Groups like Mississippi 4-H can help fill in the gap and interest kids in careers in technology fields. The Mississippi State University Extension Service’s 4-H youth program partners with local organizations to bring robotics to the classroom and after-school clubs.
We often hear negative statistics on education in Mississippi, but the nationwide statistics on careers in math and science are startling. Did you know that in 2010, nearly 90 percent of all engineers were located in Asia? Furthermore, according to the U.S. Department of Labor, 15 of the 20 fastest-growing job sectors require significant mathematics or science training.
Thankfully, robotics has been gaining popularity across the country with school-age children, and children in Mississippi are no different. Local 4-H clubs can get involved with the Lego WeDo robotics kit, the Lego Mindstorms robotics kit, or the Tetrix robotics kit from their county Extension offices. They can build robotic animals for the Mississippi State Fair in October or gear up for some friendly competition in May.
The WeDo robots are for kindergarteners through second graders, and they help kids fall in love with the idea of building and programming robots. Research suggests that girls start deciding between kindergarten and first grade whether science, technology, engineering and math classes are for them or not. Boys usually hold off until third or fourth grade, but the younger we can start children on the technology path, the better off the kids will be.
Lego Mindstorms robots are generally used for third through eighth graders and involve more complicated projects. After building the robots, children program them. Youth can begin learning very basic programming by using the programming blocks found in the Lego Mindstorms software.
Once youth have mastered the finer points of building and programming with the Lego Mindstorm, it is time to get serious with Tetrix robots and C programming language. This is the last stop before college, and these robots are usually used with high school students only.

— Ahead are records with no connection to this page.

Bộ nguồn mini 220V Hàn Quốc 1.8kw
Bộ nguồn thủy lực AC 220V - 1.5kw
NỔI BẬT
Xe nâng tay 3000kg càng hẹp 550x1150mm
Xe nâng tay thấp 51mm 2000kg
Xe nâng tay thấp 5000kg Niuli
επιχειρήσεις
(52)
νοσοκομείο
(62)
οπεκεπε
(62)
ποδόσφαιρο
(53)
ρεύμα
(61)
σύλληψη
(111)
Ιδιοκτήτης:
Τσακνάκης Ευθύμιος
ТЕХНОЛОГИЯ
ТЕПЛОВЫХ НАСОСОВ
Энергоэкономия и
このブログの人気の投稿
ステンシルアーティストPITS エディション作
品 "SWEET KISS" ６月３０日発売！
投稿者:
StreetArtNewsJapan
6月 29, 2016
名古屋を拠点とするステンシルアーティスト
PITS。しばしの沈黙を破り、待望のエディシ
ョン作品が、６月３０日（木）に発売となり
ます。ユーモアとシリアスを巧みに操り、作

Mississippi youth are holding their own when it comes to robotics. They participate in various competitions throughout the state, such as the First Lego League competition at the Stennis Space Center on the Gulf Coast, the BEST (Boosting Engineering, Science and Technology) robotics competition at the MSU Bagley College of Engineering and the SeaPerch robotics competition, also held by the MSU Bagley College of Engineering.

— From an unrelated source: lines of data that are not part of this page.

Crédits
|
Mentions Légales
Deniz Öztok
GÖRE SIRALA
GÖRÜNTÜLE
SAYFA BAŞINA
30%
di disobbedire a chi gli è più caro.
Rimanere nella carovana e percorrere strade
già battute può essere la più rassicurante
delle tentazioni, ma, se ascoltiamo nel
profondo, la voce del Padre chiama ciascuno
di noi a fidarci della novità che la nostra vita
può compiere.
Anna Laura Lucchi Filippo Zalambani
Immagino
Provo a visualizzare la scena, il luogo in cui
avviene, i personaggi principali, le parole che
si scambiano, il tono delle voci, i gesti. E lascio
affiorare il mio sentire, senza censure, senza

Competition is fun, but robotics is so much more. It gives youth the tools to work through difficult problems together, the courage to face the unknown, and the confidence to believe in themselves. This year, get down to the nuts and bolts of robotics with your child and discover the possibilities. Upcoming events for the fall include the Robot Round-Up at the Mississippi State Fair, the First Lego League competition and the BEST robotics competition. Find your place and boot up for an exciting adventure.